I think there also has to be a certain level of trust in the service you are receiving.Trust that it will indeed be worth the time and effort you are putting forth to get the results you desire. If you don’t feel it is worth your time and effort, if you don’t have 100% trust in your provider, it makes it harder to continue through the difficult times. One needs to be open and honest in their feelings for trust issues can come and go during the treatment. Should this happen and you feel your trust waning, one needs to talk with the provider in regards to this issue. This is most important because it is natural for one to lose trust or even feel anger when a provider is requiring you to do things that you really find difficult or do not want to do. There were times when I was really doubting my ability to follow through on the treatment plan that was laid out with my seeing Suzanne. I had initially come to her with a specific set of issues, however during the course of her treatment, other issues became evident that were related and had to be dealt with. It was these new and related issues that I found difficult to deal with. I had to trust in her being my provider that I could not only get through these issues, but that they were necessary as part of the over all treatment program. Sometimes one doesn’t always know what lies ahead and has to be prepared to deal with things that come up, even if one hadn’t planned on it at the start. Life is like that box of chocolates Forrest Gump commented on. You never know if you are going to get a nut or a soft center. You never know what is around the corner, however if you do decide to begin a program and you do decide to trust in the provider, you need to follow through with the program to the end, no matter what. Walking away and quitting just shouldn’t be an option unless you are not really serious in overcoming your issue, and if that is the case you need not sign on for the program.

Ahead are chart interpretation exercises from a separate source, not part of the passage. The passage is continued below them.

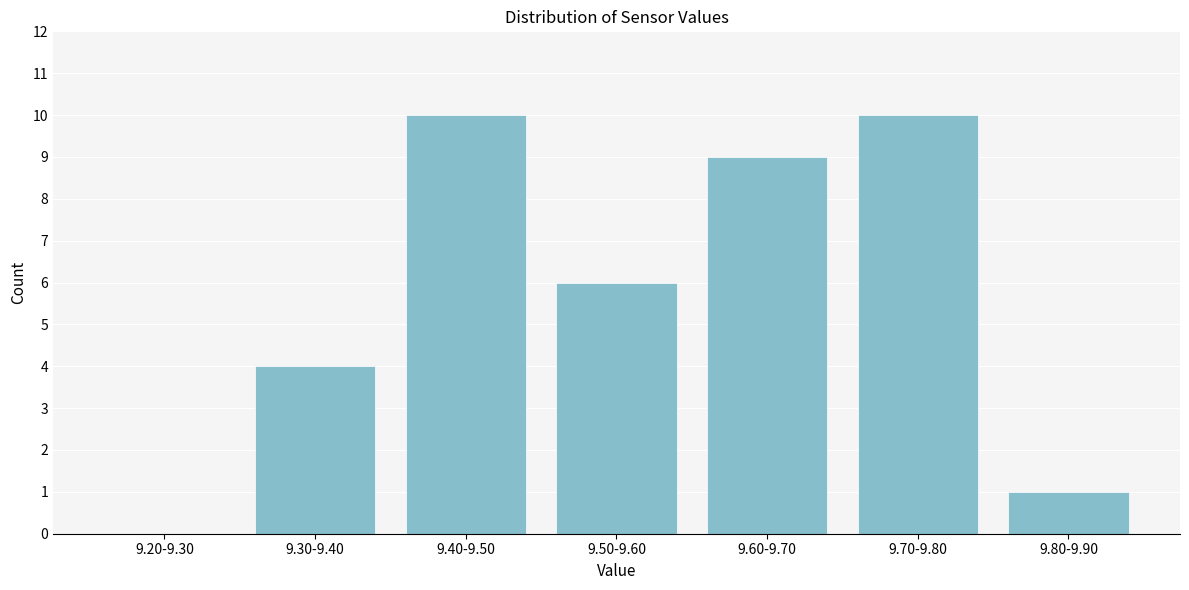

Reading right to left, transcribe all the data shown in this chart.

9.80-9.90=1	9.70-9.80=10	9.60-9.70=9	9.50-9.60=6	9.40-9.50=10	9.30-9.40=4	9.20-9.30=0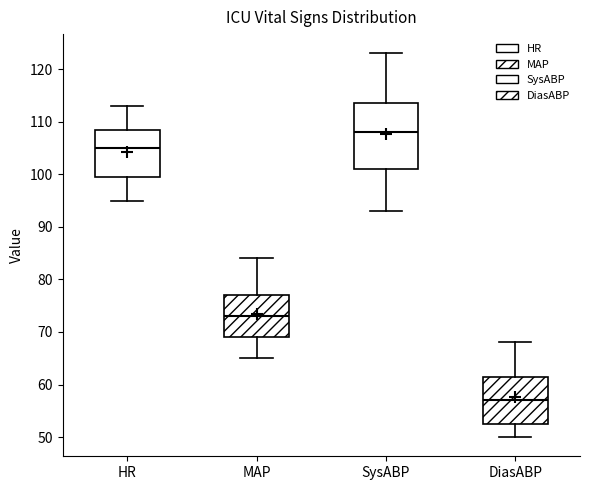

Reading left to right, transcribe this box plot: for each box, give where its median line is, the range the box spans, and where its two whiskers end, as read against the y-axis. The values are not printed on the chart, so give them approximately, as read against the axis.

HR: median 105, box 100 to 109, whiskers 95 to 113
MAP: median 73, box 69 to 77, whiskers 65 to 84
SysABP: median 108, box 101 to 114, whiskers 93 to 123
DiasABP: median 57, box 53 to 62, whiskers 50 to 68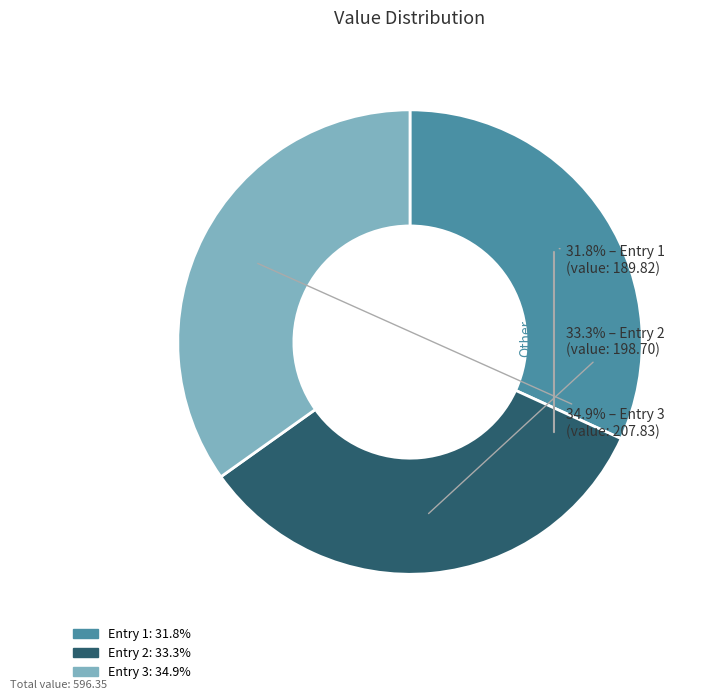

Is there a majority slice in this chart?

No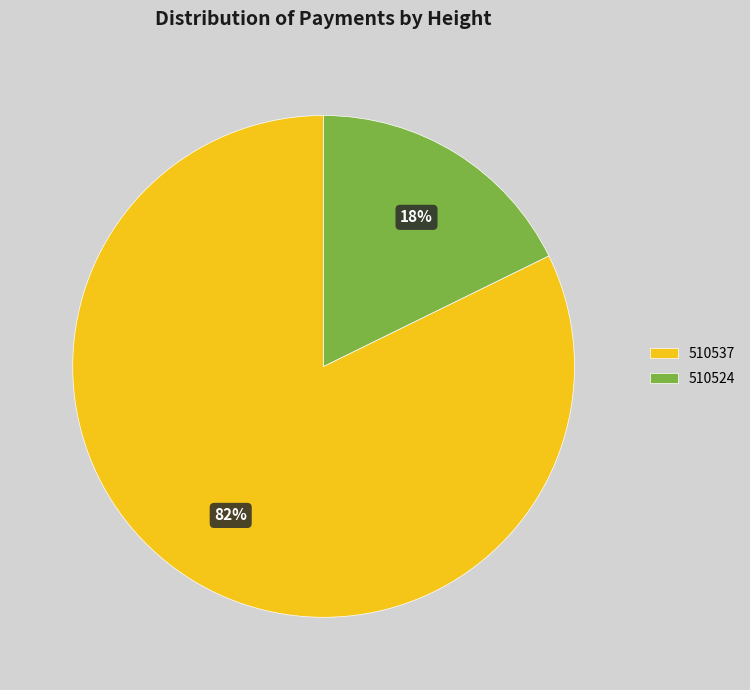

What percentage is the 510524 slice, to the nearest percent?

18%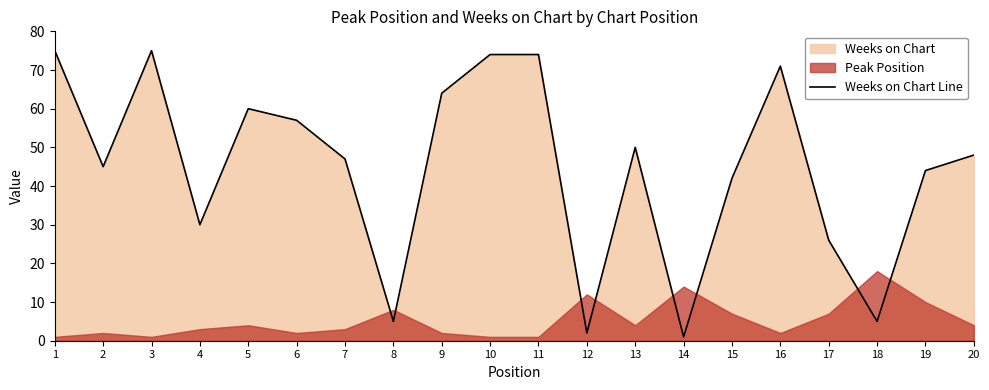

What is the change in value from 5 to 11?

+14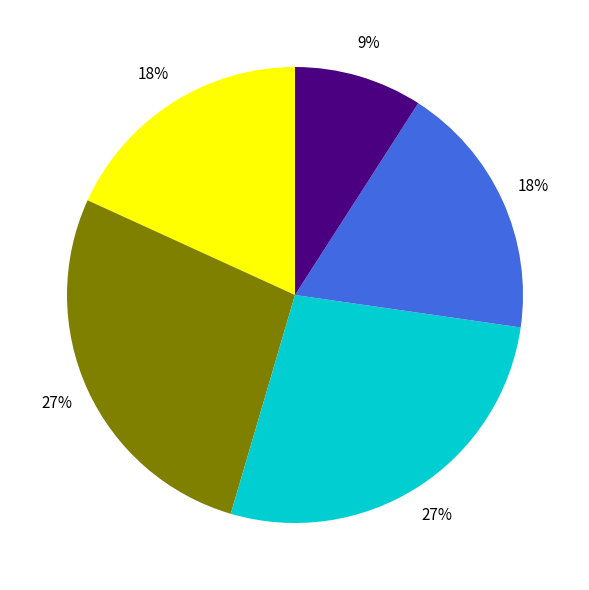

To the nearest percent, what is the difference between the largest and smallest slice percentages?

18%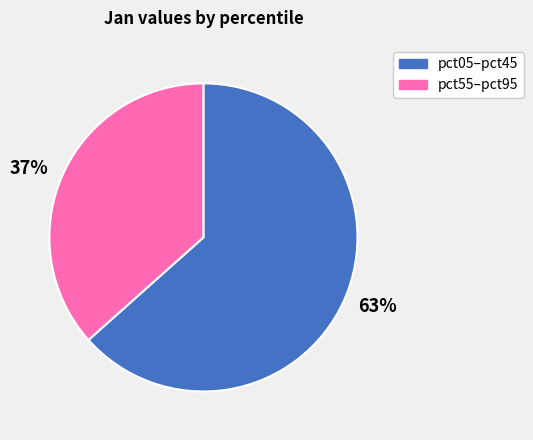

Do 37% and 63% together represent more than half of the pie?

Yes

Quitting treatment and walking away due to the fact one does not want to do the work required is also a problem. During my work with Suzanne a lot of the work required were things that I found hard to do. Had Suzanne not been in my face and pushed me to the brink, I would not have been successful in my treatment. This is one of the main reasons all my previous treatments failed. The provider never really required my doing all of the work. If I didn’t really need that nudge, I wouldn’t have really have had an issue in the first place and there would really have been no need to see Suzanne. But if I really want to be honest with myself, and you the reader, I did have a problem and I did go to Suzanne and I did sign up for the treatment plan, so I really needed to stick with it and follow that which I agreed to in the first place if I really planned clearing the issue that I brought me to her in the first place.
I need to trust in Suzanne or whomever my provider, even when I feel I can’t, because in the overall scheme of things – they are the experts in their fields and I am the one, or WAS the one needing their help. (I did complete my program with Suzanne, and I AM completing my program with my chiropractor.)